E ancora: rendendo la Scuola troppo facile e rinunciando a far capire agli allievi l’eventuale gravità della loro impreparazione, non rischiamo di indebolirli culturalmente e psicologicamente? Non rischiamo, cioè, di commettere lerrore di un medico “pietoso” che non somministrasse farmaci amari e dolorosi vaccini per non contrariare i piccoli pazienti, rischiando però di portarli al deperimento o alla morte?

Ma quest’obbligo scolastico obbliga davvero?

Altro quesito: per contrastare la dispersione scolastica non bisognerebbe intanto partire dall’obbligare veramente i genitori a vigilare sulla frequenza? In tempi ormai lontani si sapeva che, se i figli non frequentavano la Scuola, i genitori si trovavano i carabinieri alla porta. Ma oggi cosa succede se un genitore non manda i figli a scuola? Niente.

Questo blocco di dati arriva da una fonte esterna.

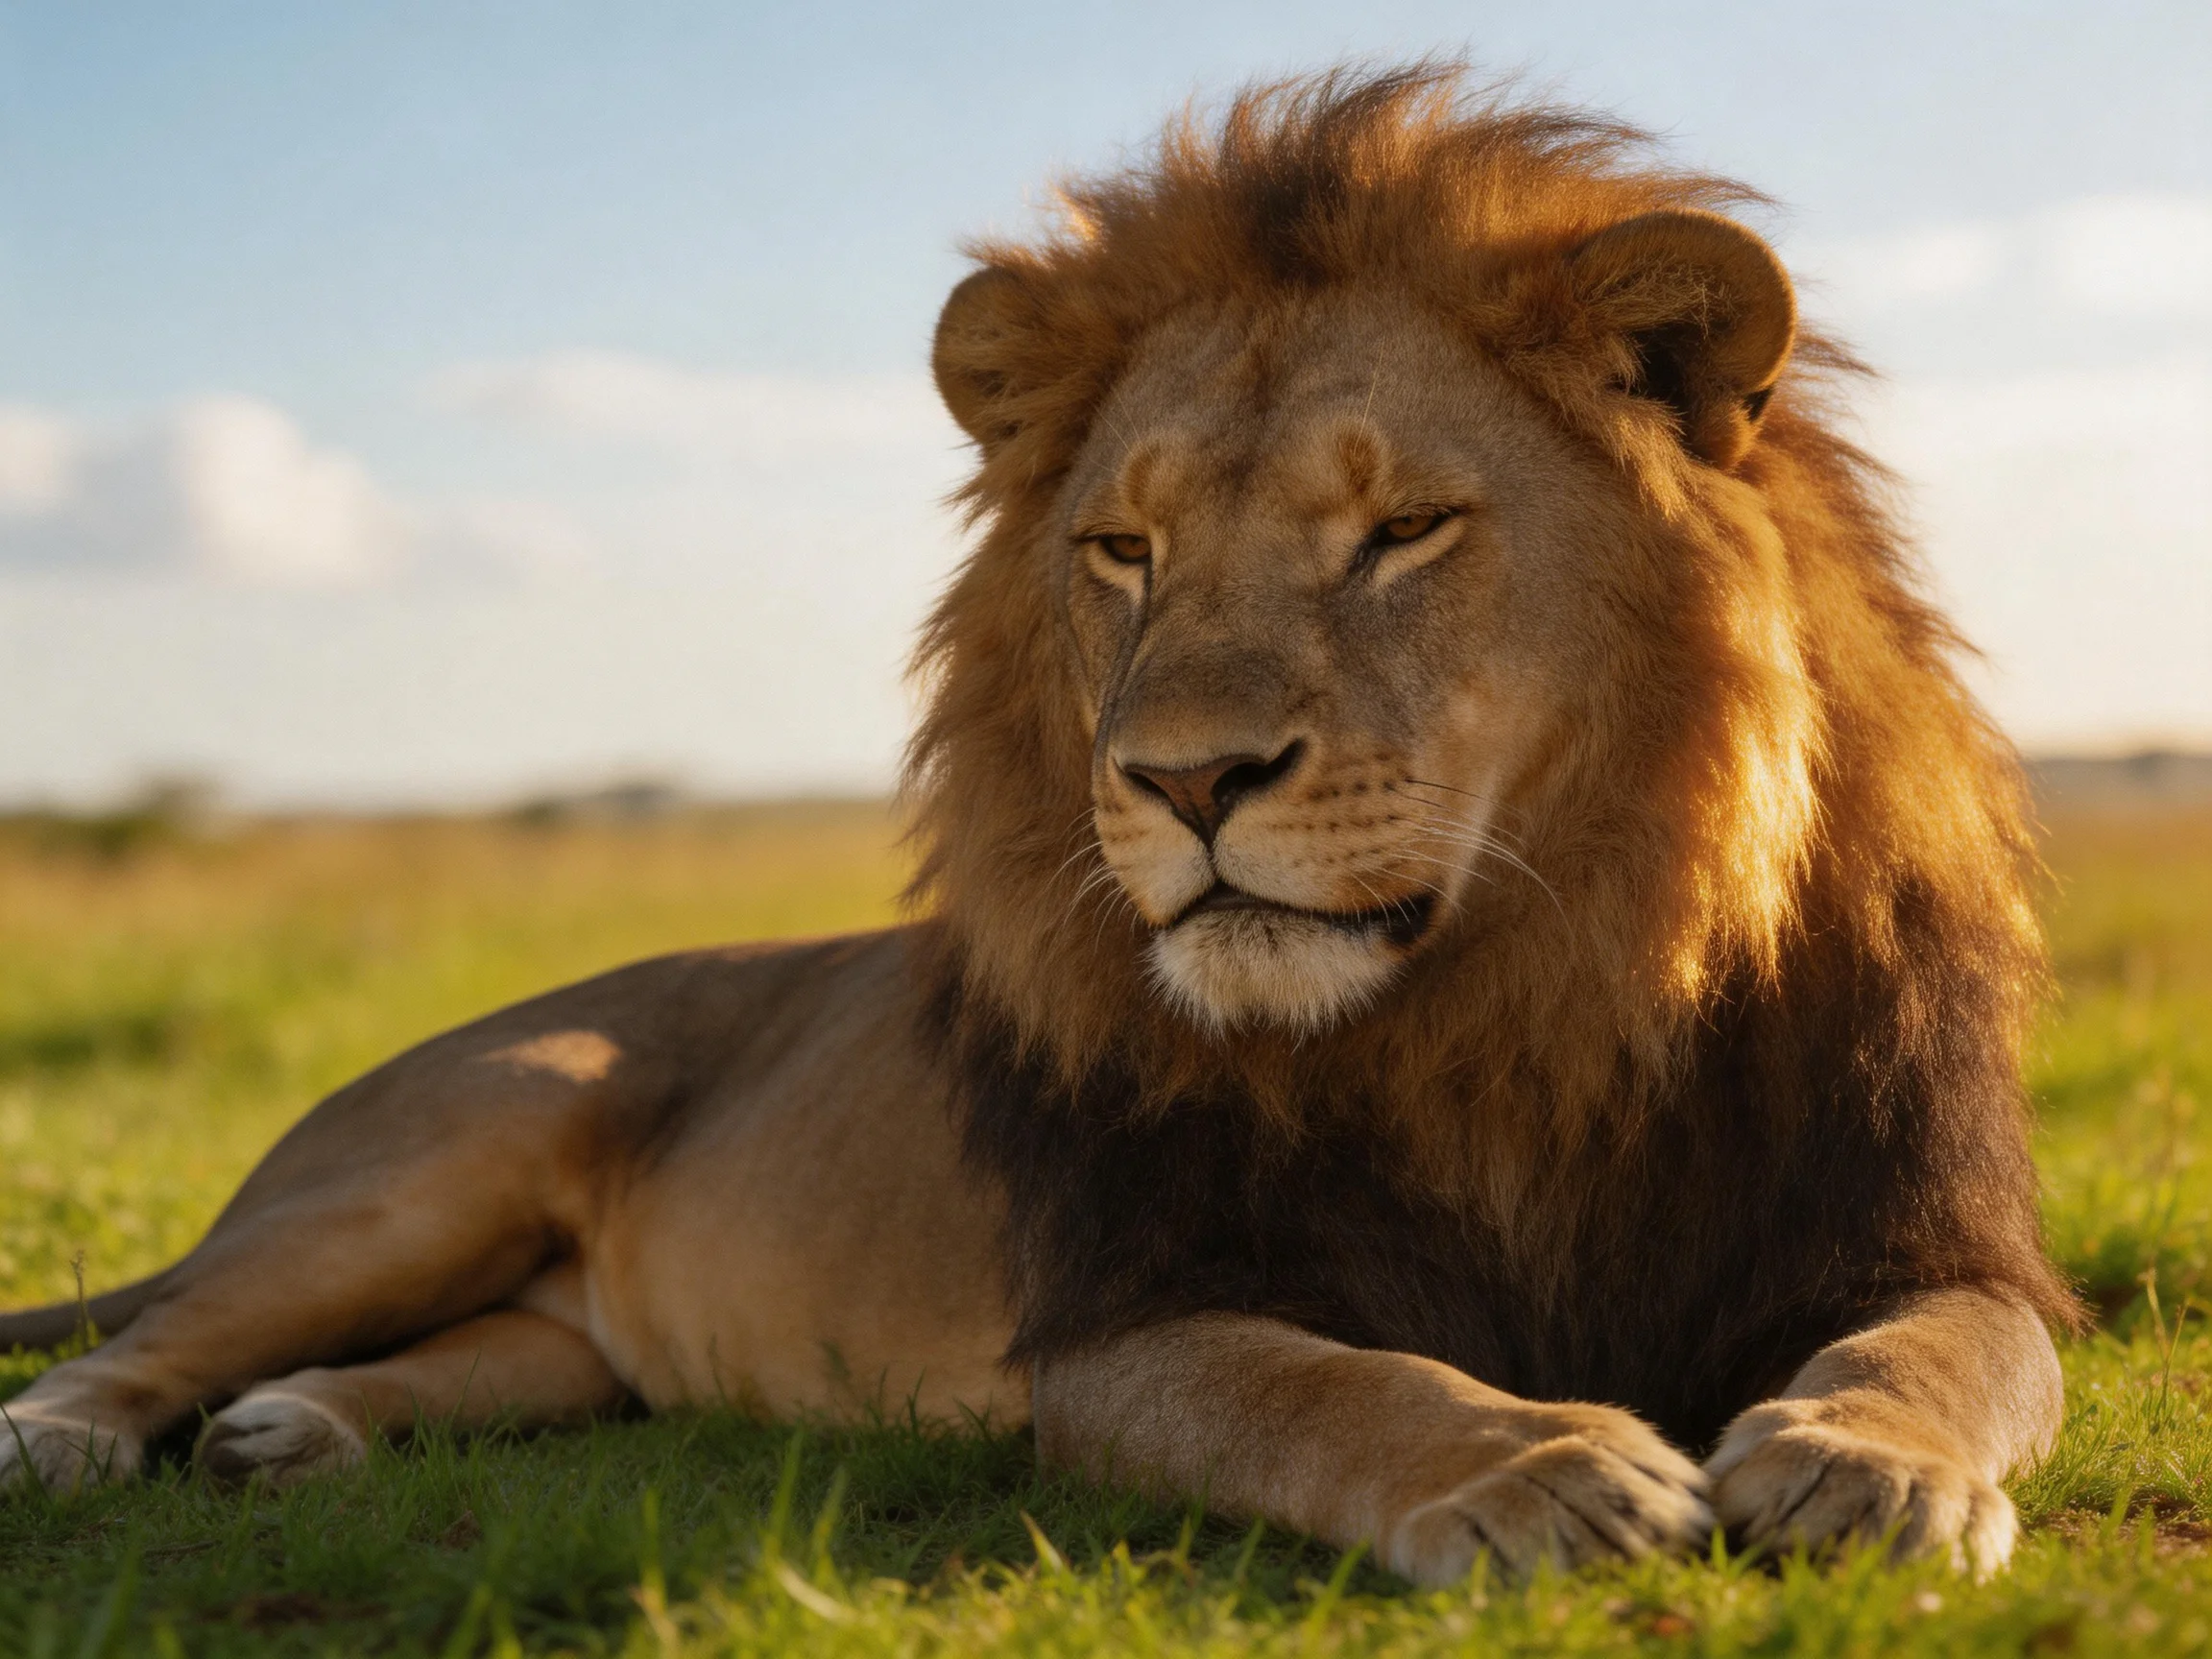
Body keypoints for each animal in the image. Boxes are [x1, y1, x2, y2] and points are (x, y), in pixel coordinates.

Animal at [2, 66, 2074, 1584]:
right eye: (1122, 549)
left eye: (1403, 529)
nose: (1185, 780)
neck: (1524, 999)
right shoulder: (1128, 1328)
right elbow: (1335, 1390)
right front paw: (1541, 1466)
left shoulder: (1923, 1237)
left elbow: (1948, 1349)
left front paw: (1862, 1463)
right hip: (440, 1156)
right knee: (150, 1335)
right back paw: (62, 1440)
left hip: (554, 1328)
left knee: (480, 1362)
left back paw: (306, 1427)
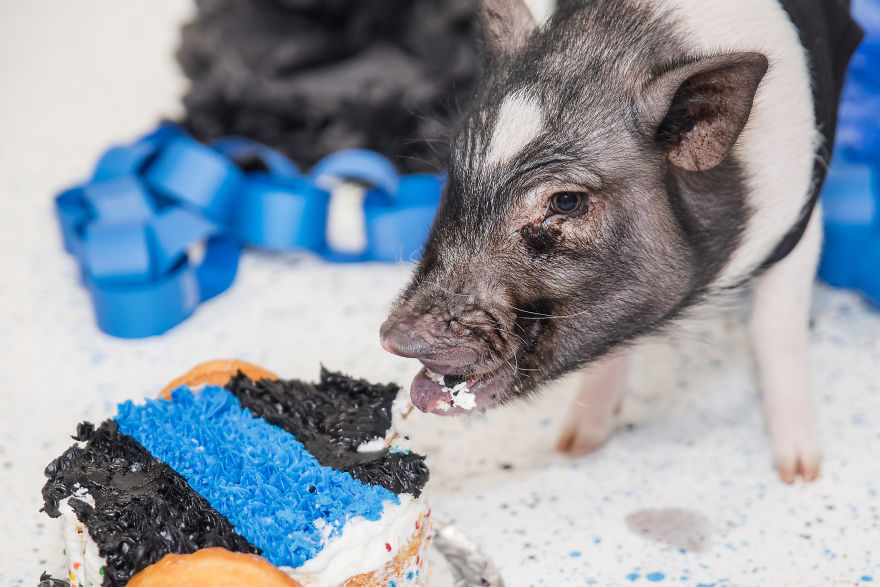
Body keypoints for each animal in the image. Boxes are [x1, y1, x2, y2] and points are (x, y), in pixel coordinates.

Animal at [380, 0, 863, 483]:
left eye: (566, 201)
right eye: (453, 174)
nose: (394, 337)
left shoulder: (799, 218)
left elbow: (775, 331)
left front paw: (800, 474)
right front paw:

Infatti un regio decreto del 1928 (R.D. 5 febbraio 1928, n. 577, art. 6) obbligava alla frequenza fino alla fine delle Elementari. Negli anni Sessanta (Legge 31 dicembre 1962, n. 1859, articolo 8) l’obbligo fu esteso alla Terza Media. Nel 2003 la “riforma Moratti” (Legge n.53), estende teoricamente l’obbligo al secondo anno delle Superiori. Ma senza sanzioni per i renitenti, né per i loro genitori. Infatti nel 2010 il decreto “taglia leggi” (D. lgs. n. 212/2010) ha depenalizzato il reato. Sono pertanto sanzionabili solo i genitori che non mandino a scuola i figli fino al quinto anno della Scuola Primaria: con la terribile ammenda… di 30 euro (art. 731 del codice penale)!.

Davvero il nostro è uno Stato che considera l’istruzione pubblica un bene fondamentale da tutelare?